Em Moscovo, há russos a prestar tributo este domingo de manhã a Boris Nemtsov, um conhecido opositor de Vladimir Putin que foi assassinado a 27 de fevereiro de 2015 numa ponte perto do Kremlin.
"Boris estaria em choque com esta guerra. Sentimos muita a falta dele", afirmou Tatyana Golika, citada pelo jornal Guardian,uma das pessoas que depositou flores no local onde foi assassinado Nemtsov.
O balanço de vítimas e deslocados
A Agência da ONU para os Refugiados estima haver já mais de 368 mil deslocados devido à invasão russa na Ucrânia e esse número continua a aumentar, sublinha o organismo, citando as autoridades nacionais implicadas no êxodo.

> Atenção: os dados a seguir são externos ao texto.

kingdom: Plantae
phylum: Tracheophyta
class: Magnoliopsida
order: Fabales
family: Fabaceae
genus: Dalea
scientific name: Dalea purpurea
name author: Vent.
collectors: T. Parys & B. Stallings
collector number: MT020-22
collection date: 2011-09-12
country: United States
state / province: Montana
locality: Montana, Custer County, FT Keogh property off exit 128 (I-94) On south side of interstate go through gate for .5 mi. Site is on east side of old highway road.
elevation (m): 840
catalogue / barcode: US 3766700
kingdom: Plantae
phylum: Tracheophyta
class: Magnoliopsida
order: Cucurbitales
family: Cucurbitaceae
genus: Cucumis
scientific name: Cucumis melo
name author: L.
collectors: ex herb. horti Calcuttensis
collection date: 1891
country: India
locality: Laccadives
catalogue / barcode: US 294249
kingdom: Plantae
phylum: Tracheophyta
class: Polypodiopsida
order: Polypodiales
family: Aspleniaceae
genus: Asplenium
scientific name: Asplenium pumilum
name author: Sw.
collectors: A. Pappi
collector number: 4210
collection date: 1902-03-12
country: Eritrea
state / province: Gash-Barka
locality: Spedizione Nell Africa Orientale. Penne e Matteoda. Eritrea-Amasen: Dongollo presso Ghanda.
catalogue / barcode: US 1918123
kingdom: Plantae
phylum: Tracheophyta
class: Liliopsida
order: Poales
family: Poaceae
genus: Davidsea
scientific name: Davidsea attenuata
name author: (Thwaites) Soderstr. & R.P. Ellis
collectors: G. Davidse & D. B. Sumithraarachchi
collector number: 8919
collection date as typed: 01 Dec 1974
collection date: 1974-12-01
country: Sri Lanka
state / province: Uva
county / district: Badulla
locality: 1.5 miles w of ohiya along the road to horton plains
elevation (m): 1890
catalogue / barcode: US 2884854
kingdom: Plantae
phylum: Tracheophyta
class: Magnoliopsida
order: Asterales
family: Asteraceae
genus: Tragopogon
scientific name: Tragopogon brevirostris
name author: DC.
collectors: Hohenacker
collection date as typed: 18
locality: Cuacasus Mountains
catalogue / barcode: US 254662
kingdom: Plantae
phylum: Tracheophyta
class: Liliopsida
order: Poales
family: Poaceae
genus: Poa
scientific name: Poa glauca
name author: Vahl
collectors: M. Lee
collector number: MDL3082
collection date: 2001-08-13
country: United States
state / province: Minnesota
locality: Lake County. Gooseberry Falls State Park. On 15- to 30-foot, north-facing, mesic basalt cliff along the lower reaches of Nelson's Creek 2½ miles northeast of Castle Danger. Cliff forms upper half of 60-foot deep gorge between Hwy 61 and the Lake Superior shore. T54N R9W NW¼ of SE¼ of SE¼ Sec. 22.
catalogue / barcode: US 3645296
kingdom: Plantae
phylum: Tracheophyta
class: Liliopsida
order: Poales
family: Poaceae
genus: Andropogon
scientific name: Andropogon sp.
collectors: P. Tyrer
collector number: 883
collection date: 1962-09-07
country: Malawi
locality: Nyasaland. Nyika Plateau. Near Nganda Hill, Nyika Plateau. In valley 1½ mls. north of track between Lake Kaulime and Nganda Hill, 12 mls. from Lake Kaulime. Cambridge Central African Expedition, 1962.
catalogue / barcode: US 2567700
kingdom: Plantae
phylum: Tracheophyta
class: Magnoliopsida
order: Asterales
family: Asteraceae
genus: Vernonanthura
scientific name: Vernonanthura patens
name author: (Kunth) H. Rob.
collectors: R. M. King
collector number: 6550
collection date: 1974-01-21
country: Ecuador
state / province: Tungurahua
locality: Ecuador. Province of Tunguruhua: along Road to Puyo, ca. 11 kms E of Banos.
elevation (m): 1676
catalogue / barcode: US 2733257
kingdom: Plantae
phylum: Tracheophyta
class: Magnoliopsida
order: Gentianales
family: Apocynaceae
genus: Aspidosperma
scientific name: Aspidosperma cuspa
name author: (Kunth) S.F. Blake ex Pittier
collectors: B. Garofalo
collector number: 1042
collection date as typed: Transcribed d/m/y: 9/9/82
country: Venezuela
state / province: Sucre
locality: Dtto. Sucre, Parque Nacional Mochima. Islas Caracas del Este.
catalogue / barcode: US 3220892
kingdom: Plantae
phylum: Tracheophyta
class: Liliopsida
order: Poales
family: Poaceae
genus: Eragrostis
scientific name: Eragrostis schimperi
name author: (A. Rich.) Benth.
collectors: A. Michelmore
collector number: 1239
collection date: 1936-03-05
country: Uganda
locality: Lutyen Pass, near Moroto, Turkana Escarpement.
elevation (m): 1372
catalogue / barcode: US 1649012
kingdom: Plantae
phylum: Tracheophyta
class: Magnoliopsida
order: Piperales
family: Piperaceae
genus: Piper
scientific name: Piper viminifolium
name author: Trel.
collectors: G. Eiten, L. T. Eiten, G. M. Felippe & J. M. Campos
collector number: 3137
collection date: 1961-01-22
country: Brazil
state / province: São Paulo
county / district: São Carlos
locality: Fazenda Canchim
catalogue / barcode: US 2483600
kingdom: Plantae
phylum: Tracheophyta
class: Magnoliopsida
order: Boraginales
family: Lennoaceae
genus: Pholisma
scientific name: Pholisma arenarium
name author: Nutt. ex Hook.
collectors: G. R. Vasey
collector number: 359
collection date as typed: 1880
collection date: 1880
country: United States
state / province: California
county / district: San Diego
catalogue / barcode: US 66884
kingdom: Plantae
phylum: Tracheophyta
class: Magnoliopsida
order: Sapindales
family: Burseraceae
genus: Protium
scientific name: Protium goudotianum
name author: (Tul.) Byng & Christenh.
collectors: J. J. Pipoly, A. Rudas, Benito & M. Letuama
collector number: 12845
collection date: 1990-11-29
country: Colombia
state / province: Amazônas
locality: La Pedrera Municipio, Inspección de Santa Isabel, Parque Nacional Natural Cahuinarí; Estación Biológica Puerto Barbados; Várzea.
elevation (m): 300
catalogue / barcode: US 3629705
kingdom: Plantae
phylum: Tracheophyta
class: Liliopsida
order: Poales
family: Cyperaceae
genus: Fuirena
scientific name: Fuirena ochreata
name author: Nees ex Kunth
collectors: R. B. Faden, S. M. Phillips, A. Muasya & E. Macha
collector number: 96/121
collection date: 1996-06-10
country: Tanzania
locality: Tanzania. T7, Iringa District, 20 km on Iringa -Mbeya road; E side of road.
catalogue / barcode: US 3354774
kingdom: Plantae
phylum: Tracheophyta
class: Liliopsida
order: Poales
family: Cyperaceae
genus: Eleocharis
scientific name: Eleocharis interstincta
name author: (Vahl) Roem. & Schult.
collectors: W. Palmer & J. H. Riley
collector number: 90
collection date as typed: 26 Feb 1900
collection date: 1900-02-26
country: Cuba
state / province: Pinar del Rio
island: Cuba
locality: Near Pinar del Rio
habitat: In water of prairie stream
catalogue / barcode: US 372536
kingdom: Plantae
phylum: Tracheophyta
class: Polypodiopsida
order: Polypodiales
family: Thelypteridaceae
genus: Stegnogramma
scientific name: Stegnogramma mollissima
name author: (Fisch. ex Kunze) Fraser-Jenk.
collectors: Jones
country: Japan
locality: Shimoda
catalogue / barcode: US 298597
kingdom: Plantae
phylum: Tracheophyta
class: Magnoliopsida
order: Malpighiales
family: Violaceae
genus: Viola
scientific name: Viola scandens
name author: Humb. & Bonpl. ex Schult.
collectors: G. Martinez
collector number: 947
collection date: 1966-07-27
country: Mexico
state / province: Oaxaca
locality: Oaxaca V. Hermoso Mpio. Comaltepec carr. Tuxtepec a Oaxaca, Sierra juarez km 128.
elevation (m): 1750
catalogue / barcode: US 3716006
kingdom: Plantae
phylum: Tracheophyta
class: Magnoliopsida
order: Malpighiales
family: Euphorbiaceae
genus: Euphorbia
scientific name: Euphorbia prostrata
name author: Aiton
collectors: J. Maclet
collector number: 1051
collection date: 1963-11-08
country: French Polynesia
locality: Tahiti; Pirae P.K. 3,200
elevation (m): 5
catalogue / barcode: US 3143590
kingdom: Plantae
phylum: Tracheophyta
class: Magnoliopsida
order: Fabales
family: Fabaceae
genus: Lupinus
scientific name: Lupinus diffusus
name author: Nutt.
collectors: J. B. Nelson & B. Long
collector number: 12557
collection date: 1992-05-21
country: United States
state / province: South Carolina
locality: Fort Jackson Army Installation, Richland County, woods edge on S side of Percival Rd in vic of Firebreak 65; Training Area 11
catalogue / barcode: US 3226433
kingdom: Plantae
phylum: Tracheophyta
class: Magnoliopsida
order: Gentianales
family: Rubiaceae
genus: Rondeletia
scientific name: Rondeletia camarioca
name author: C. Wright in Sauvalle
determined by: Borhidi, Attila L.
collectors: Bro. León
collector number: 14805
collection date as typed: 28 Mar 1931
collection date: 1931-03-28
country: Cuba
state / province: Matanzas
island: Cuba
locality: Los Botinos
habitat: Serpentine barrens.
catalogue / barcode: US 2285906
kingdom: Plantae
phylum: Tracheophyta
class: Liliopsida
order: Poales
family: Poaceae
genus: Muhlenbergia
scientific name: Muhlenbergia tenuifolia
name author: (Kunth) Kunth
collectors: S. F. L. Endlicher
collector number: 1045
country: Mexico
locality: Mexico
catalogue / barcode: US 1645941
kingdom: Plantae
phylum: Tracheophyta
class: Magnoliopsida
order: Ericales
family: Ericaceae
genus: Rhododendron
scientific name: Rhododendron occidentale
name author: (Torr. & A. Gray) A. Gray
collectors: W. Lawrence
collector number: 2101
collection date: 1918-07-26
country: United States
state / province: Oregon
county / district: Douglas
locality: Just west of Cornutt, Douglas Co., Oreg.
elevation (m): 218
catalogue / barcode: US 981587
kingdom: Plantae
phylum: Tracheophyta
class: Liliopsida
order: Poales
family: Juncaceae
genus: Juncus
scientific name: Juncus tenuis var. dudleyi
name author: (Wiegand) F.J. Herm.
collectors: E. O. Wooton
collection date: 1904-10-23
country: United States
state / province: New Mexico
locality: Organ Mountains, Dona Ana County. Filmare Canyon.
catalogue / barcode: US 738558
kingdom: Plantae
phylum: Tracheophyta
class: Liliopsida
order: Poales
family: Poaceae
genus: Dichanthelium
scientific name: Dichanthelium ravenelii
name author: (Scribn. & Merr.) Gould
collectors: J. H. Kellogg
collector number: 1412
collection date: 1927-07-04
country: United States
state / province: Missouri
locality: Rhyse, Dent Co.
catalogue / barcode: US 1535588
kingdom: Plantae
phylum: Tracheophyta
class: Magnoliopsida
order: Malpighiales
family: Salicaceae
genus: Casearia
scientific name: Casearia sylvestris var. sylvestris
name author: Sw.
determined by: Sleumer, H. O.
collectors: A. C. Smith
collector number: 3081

O porta-voz da agência, Chris Melzer, está a enviar relatos da fronteira polaca e, na noite de sábado, adiantava haver uma espera de 40 horas na fuga à guerra, numa noite com temperaturas de menos dois graus centígrados, estimando terem entrado na Polónia entre as 07h da manhã locais e as 22 horas mais de 45 mil deslocados oriundos da Ucrânia.
A ministra adjunta da Defesa da Ucrânia, Hanna Malyar, afirmou este domingo que a Rússia já ter perdido cerca de 4.300 soldados nesta invasão da Ucrânia, mais de 140 tanques, 27 aviões e 26 helicópteros. Um balanço que requer ainda confirmação imparcial.